# [WORK ORDER]
Character for character, reproduce every entry below.

# [RECORDED INFORMATION]
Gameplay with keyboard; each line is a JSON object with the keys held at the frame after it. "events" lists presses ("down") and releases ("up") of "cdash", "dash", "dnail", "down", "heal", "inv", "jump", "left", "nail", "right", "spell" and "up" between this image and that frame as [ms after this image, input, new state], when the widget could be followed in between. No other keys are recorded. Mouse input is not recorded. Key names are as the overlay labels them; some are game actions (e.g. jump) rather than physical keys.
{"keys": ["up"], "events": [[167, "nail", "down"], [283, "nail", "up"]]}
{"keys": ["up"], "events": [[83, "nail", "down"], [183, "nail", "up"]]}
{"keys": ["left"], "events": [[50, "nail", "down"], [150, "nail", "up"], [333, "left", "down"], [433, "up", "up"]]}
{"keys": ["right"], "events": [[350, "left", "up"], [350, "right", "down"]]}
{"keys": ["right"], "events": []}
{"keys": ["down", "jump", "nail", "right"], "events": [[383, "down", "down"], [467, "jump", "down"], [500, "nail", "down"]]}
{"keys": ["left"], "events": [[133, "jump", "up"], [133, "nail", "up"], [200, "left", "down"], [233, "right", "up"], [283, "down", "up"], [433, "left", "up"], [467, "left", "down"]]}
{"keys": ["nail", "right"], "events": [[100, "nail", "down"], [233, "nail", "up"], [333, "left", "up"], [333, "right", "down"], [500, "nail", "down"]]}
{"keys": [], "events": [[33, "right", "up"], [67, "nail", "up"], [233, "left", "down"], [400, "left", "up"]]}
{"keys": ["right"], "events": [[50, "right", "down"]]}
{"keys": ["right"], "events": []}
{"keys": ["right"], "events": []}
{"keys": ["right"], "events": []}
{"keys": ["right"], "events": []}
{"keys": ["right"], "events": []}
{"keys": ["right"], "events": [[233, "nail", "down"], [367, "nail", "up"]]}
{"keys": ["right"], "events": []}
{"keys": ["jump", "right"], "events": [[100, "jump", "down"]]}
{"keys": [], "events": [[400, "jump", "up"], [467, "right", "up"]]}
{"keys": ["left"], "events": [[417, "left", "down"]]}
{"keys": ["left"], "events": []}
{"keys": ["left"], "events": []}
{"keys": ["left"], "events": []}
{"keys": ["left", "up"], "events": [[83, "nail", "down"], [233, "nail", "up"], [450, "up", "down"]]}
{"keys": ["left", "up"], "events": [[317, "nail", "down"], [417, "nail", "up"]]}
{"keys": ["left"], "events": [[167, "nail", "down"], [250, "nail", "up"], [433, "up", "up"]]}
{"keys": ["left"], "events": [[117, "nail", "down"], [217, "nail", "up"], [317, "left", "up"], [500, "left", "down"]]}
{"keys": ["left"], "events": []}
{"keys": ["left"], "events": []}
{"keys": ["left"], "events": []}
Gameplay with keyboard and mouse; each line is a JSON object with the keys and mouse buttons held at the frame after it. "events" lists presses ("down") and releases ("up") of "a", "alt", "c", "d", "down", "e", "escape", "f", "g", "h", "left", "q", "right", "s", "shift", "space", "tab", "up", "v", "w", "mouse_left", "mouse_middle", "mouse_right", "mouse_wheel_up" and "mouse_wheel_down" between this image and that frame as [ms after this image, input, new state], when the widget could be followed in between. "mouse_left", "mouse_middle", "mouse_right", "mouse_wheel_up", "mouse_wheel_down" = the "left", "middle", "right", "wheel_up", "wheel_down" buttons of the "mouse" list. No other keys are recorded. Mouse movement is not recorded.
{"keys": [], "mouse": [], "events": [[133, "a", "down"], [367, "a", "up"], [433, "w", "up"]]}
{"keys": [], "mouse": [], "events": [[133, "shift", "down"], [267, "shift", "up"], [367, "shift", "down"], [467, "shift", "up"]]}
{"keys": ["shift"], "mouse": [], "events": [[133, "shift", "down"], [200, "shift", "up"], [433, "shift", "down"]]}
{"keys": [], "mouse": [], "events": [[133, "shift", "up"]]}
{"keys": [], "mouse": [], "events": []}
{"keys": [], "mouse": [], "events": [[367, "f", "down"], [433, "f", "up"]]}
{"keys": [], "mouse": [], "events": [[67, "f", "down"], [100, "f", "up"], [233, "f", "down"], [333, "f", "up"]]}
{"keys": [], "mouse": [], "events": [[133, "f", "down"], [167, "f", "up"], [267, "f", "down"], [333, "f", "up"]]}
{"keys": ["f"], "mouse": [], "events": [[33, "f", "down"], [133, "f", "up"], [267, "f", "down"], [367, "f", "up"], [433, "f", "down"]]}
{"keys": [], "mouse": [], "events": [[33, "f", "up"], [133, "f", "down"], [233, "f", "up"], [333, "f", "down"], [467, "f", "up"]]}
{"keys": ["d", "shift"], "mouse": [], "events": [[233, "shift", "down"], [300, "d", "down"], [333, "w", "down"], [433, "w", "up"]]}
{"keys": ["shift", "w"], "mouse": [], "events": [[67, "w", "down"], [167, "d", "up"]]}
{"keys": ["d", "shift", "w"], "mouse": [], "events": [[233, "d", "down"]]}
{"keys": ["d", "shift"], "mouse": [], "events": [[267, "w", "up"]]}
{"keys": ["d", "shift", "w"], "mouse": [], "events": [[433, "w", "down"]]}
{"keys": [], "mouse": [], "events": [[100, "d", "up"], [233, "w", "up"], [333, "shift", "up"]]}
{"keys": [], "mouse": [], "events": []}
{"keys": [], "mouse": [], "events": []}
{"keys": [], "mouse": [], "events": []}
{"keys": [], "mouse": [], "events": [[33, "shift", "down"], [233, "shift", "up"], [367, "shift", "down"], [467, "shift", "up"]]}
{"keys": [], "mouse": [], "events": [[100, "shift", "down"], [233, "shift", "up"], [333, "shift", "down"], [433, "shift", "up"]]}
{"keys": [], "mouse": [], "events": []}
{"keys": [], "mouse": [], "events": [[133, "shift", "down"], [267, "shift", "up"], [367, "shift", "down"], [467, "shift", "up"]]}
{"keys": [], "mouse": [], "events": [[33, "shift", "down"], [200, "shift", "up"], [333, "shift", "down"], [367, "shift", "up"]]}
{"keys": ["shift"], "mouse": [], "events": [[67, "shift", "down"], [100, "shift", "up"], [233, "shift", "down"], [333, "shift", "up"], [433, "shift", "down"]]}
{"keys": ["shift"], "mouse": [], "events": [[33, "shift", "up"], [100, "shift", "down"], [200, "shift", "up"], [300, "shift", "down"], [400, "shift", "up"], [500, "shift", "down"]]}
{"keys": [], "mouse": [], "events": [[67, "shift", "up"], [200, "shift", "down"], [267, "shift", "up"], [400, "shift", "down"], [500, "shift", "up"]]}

# [ANSWER BOX]
Gameplay with keyboard; each line is a JSON object with the keys held at the frame after it. "events" lists presses ("down") and releases ("up") of "cdash", "dash", "dnail", "down", "heal", "inv", "jump", "left", "nail", "right", "spell" and "up" between this image and that frame as [ms after this image, input, new state], when the widget could be followed in between. No other keys are recorded. Mouse input is not recorded. Key names are as the overlay labels them; some are game actions (e.g. jump) rather than physical keys.
{"keys": ["up"], "events": [[167, "nail", "down"], [283, "nail", "up"]]}
{"keys": ["up"], "events": [[83, "nail", "down"], [183, "nail", "up"]]}
{"keys": ["left"], "events": [[50, "nail", "down"], [150, "nail", "up"], [333, "left", "down"], [433, "up", "up"]]}
{"keys": ["right"], "events": [[350, "left", "up"], [350, "right", "down"]]}
{"keys": ["right"], "events": []}
{"keys": ["down", "jump", "nail", "right"], "events": [[383, "down", "down"], [467, "jump", "down"], [500, "nail", "down"]]}
{"keys": ["left"], "events": [[133, "jump", "up"], [133, "nail", "up"], [200, "left", "down"], [233, "right", "up"], [283, "down", "up"], [433, "left", "up"], [467, "left", "down"]]}
{"keys": ["nail", "right"], "events": [[100, "nail", "down"], [233, "nail", "up"], [333, "left", "up"], [333, "right", "down"], [500, "nail", "down"]]}
{"keys": [], "events": [[33, "right", "up"], [67, "nail", "up"], [233, "left", "down"], [400, "left", "up"]]}
{"keys": ["right"], "events": [[50, "right", "down"]]}
{"keys": ["right"], "events": []}
{"keys": ["right"], "events": []}
{"keys": ["right"], "events": []}
{"keys": ["right"], "events": []}
{"keys": ["right"], "events": []}
{"keys": ["right"], "events": [[233, "nail", "down"], [367, "nail", "up"]]}
{"keys": ["right"], "events": []}
{"keys": ["jump", "right"], "events": [[100, "jump", "down"]]}
{"keys": [], "events": [[400, "jump", "up"], [467, "right", "up"]]}
{"keys": ["left"], "events": [[417, "left", "down"]]}
{"keys": ["left"], "events": []}
{"keys": ["left"], "events": []}
{"keys": ["left"], "events": []}
{"keys": ["left", "up"], "events": [[83, "nail", "down"], [233, "nail", "up"], [450, "up", "down"]]}
{"keys": ["left", "up"], "events": [[317, "nail", "down"], [417, "nail", "up"]]}
{"keys": ["left"], "events": [[167, "nail", "down"], [250, "nail", "up"], [433, "up", "up"]]}
{"keys": ["left"], "events": [[117, "nail", "down"], [217, "nail", "up"], [317, "left", "up"], [500, "left", "down"]]}
{"keys": ["left"], "events": []}
{"keys": ["left"], "events": []}
{"keys": ["left"], "events": []}
Gameplay with keyboard and mouse; each line is a JSON object with the keys and mouse buttons held at the frame after it. "events" lists presses ("down") and releases ("up") of "a", "alt", "c", "d", "down", "e", "escape", "f", "g", "h", "left", "q", "right", "s", "shift", "space", "tab", "up", "v", "w", "mouse_left", "mouse_middle", "mouse_right", "mouse_wheel_up" and "mouse_wheel_down" between this image and that frame as [ms after this image, input, new state], when the widget could be followed in between. "mouse_left", "mouse_middle", "mouse_right", "mouse_wheel_up", "mouse_wheel_down" = the "left", "middle", "right", "wheel_up", "wheel_down" buttons of the "mouse" list. No other keys are recorded. Mouse movement is not recorded.
{"keys": [], "mouse": [], "events": [[133, "a", "down"], [367, "a", "up"], [433, "w", "up"]]}
{"keys": [], "mouse": [], "events": [[133, "shift", "down"], [267, "shift", "up"], [367, "shift", "down"], [467, "shift", "up"]]}
{"keys": ["shift"], "mouse": [], "events": [[133, "shift", "down"], [200, "shift", "up"], [433, "shift", "down"]]}
{"keys": [], "mouse": [], "events": [[133, "shift", "up"]]}
{"keys": [], "mouse": [], "events": []}
{"keys": [], "mouse": [], "events": [[367, "f", "down"], [433, "f", "up"]]}
{"keys": [], "mouse": [], "events": [[67, "f", "down"], [100, "f", "up"], [233, "f", "down"], [333, "f", "up"]]}
{"keys": [], "mouse": [], "events": [[133, "f", "down"], [167, "f", "up"], [267, "f", "down"], [333, "f", "up"]]}
{"keys": ["f"], "mouse": [], "events": [[33, "f", "down"], [133, "f", "up"], [267, "f", "down"], [367, "f", "up"], [433, "f", "down"]]}
{"keys": [], "mouse": [], "events": [[33, "f", "up"], [133, "f", "down"], [233, "f", "up"], [333, "f", "down"], [467, "f", "up"]]}
{"keys": ["d", "shift"], "mouse": [], "events": [[233, "shift", "down"], [300, "d", "down"], [333, "w", "down"], [433, "w", "up"]]}
{"keys": ["shift", "w"], "mouse": [], "events": [[67, "w", "down"], [167, "d", "up"]]}
{"keys": ["d", "shift", "w"], "mouse": [], "events": [[233, "d", "down"]]}
{"keys": ["d", "shift"], "mouse": [], "events": [[267, "w", "up"]]}
{"keys": ["d", "shift", "w"], "mouse": [], "events": [[433, "w", "down"]]}
{"keys": [], "mouse": [], "events": [[100, "d", "up"], [233, "w", "up"], [333, "shift", "up"]]}
{"keys": [], "mouse": [], "events": []}
{"keys": [], "mouse": [], "events": []}
{"keys": [], "mouse": [], "events": []}
{"keys": [], "mouse": [], "events": [[33, "shift", "down"], [233, "shift", "up"], [367, "shift", "down"], [467, "shift", "up"]]}
{"keys": [], "mouse": [], "events": [[100, "shift", "down"], [233, "shift", "up"], [333, "shift", "down"], [433, "shift", "up"]]}
{"keys": [], "mouse": [], "events": []}
{"keys": [], "mouse": [], "events": [[133, "shift", "down"], [267, "shift", "up"], [367, "shift", "down"], [467, "shift", "up"]]}
{"keys": [], "mouse": [], "events": [[33, "shift", "down"], [200, "shift", "up"], [333, "shift", "down"], [367, "shift", "up"]]}
{"keys": ["shift"], "mouse": [], "events": [[67, "shift", "down"], [100, "shift", "up"], [233, "shift", "down"], [333, "shift", "up"], [433, "shift", "down"]]}
{"keys": ["shift"], "mouse": [], "events": [[33, "shift", "up"], [100, "shift", "down"], [200, "shift", "up"], [300, "shift", "down"], [400, "shift", "up"], [500, "shift", "down"]]}
{"keys": [], "mouse": [], "events": [[67, "shift", "up"], [200, "shift", "down"], [267, "shift", "up"], [400, "shift", "down"], [500, "shift", "up"]]}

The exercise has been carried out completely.